Ovarian Cancer and Talc: Did Junk Science Cost Johnson & Johnson?

May 11, 2016 6:08 pm

The following article is provided by The Clearity Foundation to support women with ovarian cancer and their families. Learn more about The Clearity Foundation and the services we provide directly to women as they make treatment decisions and navigate emotional impacts of their diagnosis.

Ovarian cancer and talc

Johnson & Johnson is an immense pharmaceutical and consumer products company of the type that the public loves to hate. Recently, it’s been getting absolutely killed by juries holding its baby powder responsible for causing several women’s ovarian cancers. The damage awards levied against Johnson by juries in St. Louis on behalf of two families total $127 million. That sum would suggest that the scientific evidence is clear that Johnson’s talcum powder caused the women’s cancers. But what does science say?

Science says the evidence is murky at best, often self-contradictory, and may well be nonexistent. One study involving more than 100,000 women found “little support for any substantial association” between talc use and overall ovarian cancer risk.

That’s not how the lawyers who brought the St. Louis cases put it. In a lawsuit filed in Missouri state court in June 2014, they cite a study showing a “92% increased risk in ovarian cancer” among women who reported using talcum power in their genital area. The crux of their case is that their clients’ ovarian cancer was “directly and proximately caused” by Johnson & Johnson’s manufacture and sale of its baby powder and Shower to Shower products, along with marketing that “compelled women” to “dust themselves with this product to mask odors” and help them “feel soft, fresh, and comfortable.”

The plaintiffs who are also suing Luzenac America, a talc manufacturer, argue that Johnson & Johnson has known since 1971 of a link between ovarian cancer and the application of talc to the genital area. Since the 1980s, the lawsuit says, the companies have been advised by scientists and cancer prevention organizations to warn consumers of the possible risks, but never have done so.

Johnson & Johnson, in response, says that “multiple scientific and regulatory reviews have determined that talc is safe for use in cosmetic products and the labeling on Johnson’s Baby Powder is appropriate.” After a St.
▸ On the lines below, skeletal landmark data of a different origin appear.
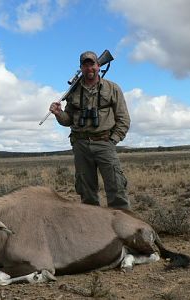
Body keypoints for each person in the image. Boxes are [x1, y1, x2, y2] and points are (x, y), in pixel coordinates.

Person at [49, 51, 131, 209]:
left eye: (92, 64)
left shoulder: (112, 88)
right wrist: (59, 113)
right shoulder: (73, 91)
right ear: (81, 68)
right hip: (81, 146)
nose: (89, 68)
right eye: (85, 65)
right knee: (86, 193)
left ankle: (124, 227)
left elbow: (123, 119)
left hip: (104, 143)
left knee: (116, 188)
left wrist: (113, 140)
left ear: (98, 66)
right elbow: (68, 120)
Louis jury awarded a South Dakota woman $55 million on Monday, the company said the decision “goes against 30 years of studies by medical experts around the world that continue to support the safety of cosmetic talc.” That verdict followed a $72-million award to another plaintiff in the same court, including $62 million in punitive damages. Johnson faces at least an additional 1,200 lawsuits on similar claims.

Yet taken altogether, these cases raise real questions about whether the American legal system is well-equipped to weigh scientific evidence and assign liability where the facts are, at best, equivocal. Since we aren’t privy to the discussions in the jury rooms, we can’t say for sure what aspects of these cases led the jurors to their punishing conclusions.

It’s quite possible that Johnson & Johnson, as a hugely profitable $70-billion company, was a sitting duck for juror hostility. It’s proper to note that government agencies have accused the company of overly aggressive marketing and promotion of prescription drugs, including dangerous opioids. So it’s also possible that the juries heard convincing evidence that Johnson deliberately downplayed the risks of talc in order to rack up sales.

Perhaps most important, the verdicts may reflect a loss of credibility of scientific evidence in general. Some of the leading research asserting a link between talc and ovarian cancer was done by a scientist who is a paid consultant for the plaintiffs in the St. Louis case; but one of the more comprehensive papers debunking the link was paid for partially by a law firm representing Luzenac. It’s unsurprising that the public, and jurors, don’t know who to believe, if anyone.

Still, the link between talc and ovarian cancer appears to be unproven. Let’s take a look.

Ovarian cancer is relatively rare, accounting for only 1.3% of all new cases in the U.S., according to the National Cancer Institute. But it’s a tenacious killer. It’s the eighth most common cancer and the fifth leading cause of cancer-related death among women. Fewer than half of all patients survive five years after diagnosis.

Most ovarian cancer authorities seem to suggest that any role played by talc in the incidence of ovarian cancer is swamped by more easily identified risk factors. The Ovarian Cancer National Alliance doesn’t list talc at all as a risk factor. Among the main causes of the disease, the organization says, are heredity–mutations in breast cancer gene 1 (BRCA1) or breast cancer gene 2 (BRCA2) are “responsible for about 10 to 15 percent of all ovarian cancers”; obesity; and age — rates are highest in women aged 55-64. Reproductive history is another factor, with rates elevated among women who have not given birth or taken oral contraceptives.